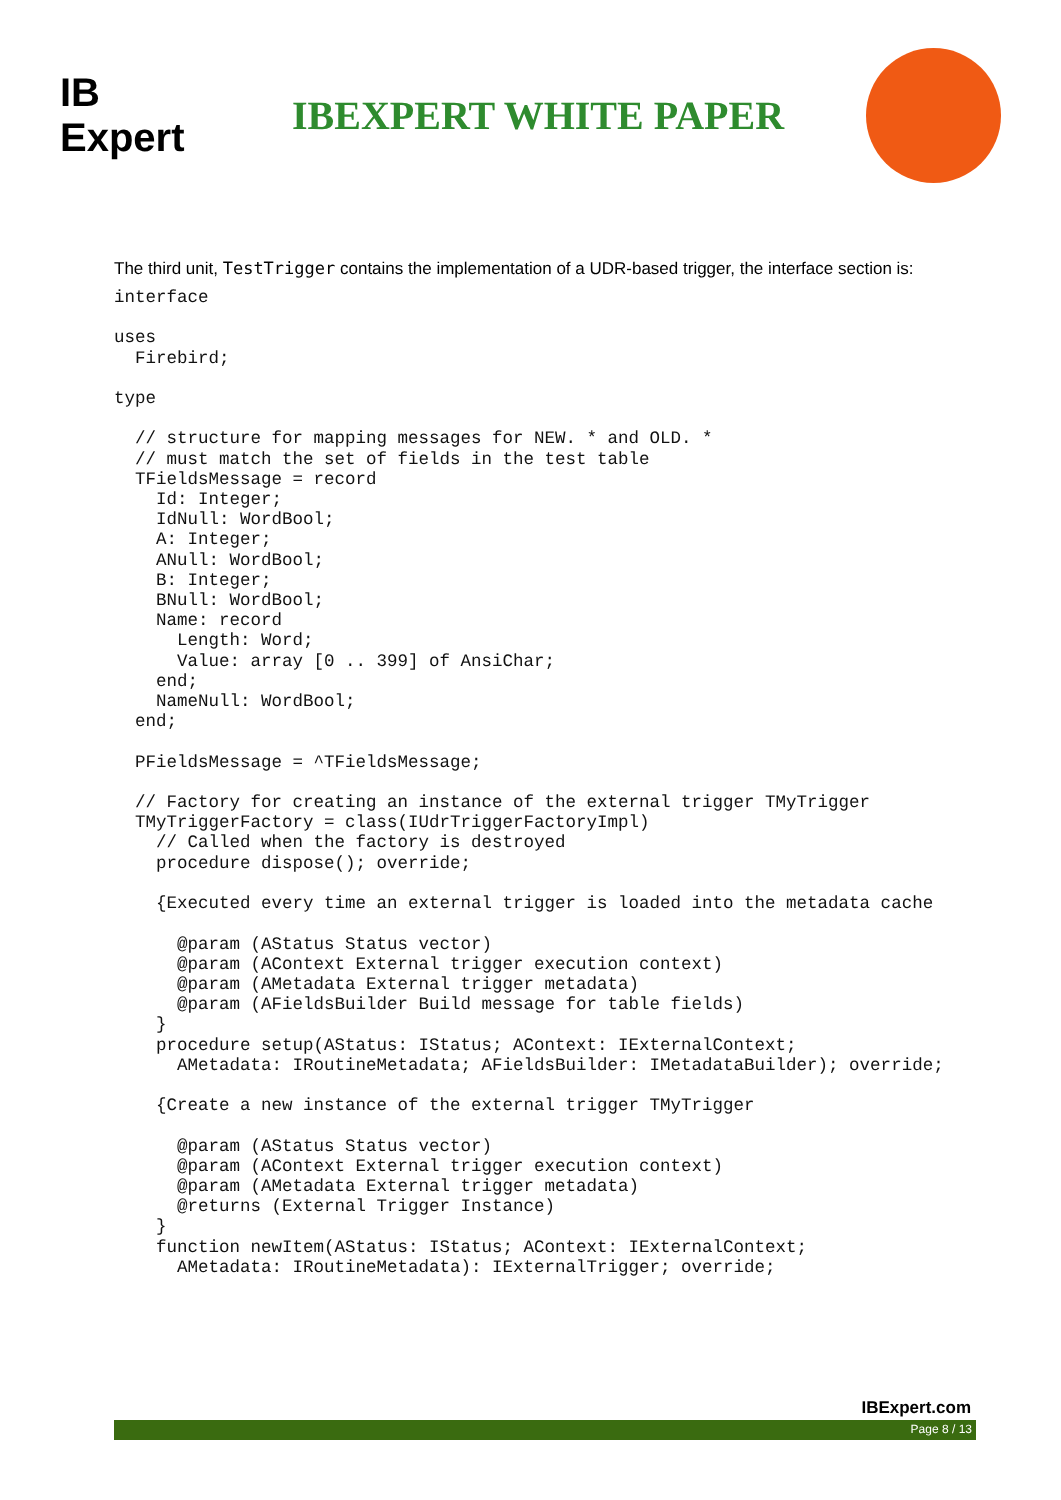IB Expert
IBEXPERT WHITE PAPER
The third unit, TestTrigger contains the implementation of a UDR-based trigger, the interface section is:
interface

uses
  Firebird;

type

  // structure for mapping messages for NEW. * and OLD. *
  // must match the set of fields in the test table
  TFieldsMessage = record
    Id: Integer;
    IdNull: WordBool;
    A: Integer;
    ANull: WordBool;
    B: Integer;
    BNull: WordBool;
    Name: record
      Length: Word;
      Value: array [0 .. 399] of AnsiChar;
    end;
    NameNull: WordBool;
  end;

  PFieldsMessage = ^TFieldsMessage;

  // Factory for creating an instance of the external trigger TMyTrigger
  TMyTriggerFactory = class(IUdrTriggerFactoryImpl)
    // Called when the factory is destroyed
    procedure dispose(); override;

    {Executed every time an external trigger is loaded into the metadata cache

      @param (AStatus Status vector)
      @param (AContext External trigger execution context)
      @param (AMetadata External trigger metadata)
      @param (AFieldsBuilder Build message for table fields)
    }
    procedure setup(AStatus: IStatus; AContext: IExternalContext;
      AMetadata: IRoutineMetadata; AFieldsBuilder: IMetadataBuilder); override;

    {Create a new instance of the external trigger TMyTrigger

      @param (AStatus Status vector)
      @param (AContext External trigger execution context)
      @param (AMetadata External trigger metadata)
      @returns (External Trigger Instance)
    }
    function newItem(AStatus: IStatus; AContext: IExternalContext;
      AMetadata: IRoutineMetadata): IExternalTrigger; override;
IBExpert.com
Page 8 / 13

*Exercise directions:*
Nothing but the lines from the one containing "AMetadata: IRoutineMetadata): IExternalTrigger;" through the last line of the data above should be set down, word for word.

*Exercise answer:*
      AMetadata: IRoutineMetadata): IExternalTrigger; override;
IBExpert.com
Page 8 / 13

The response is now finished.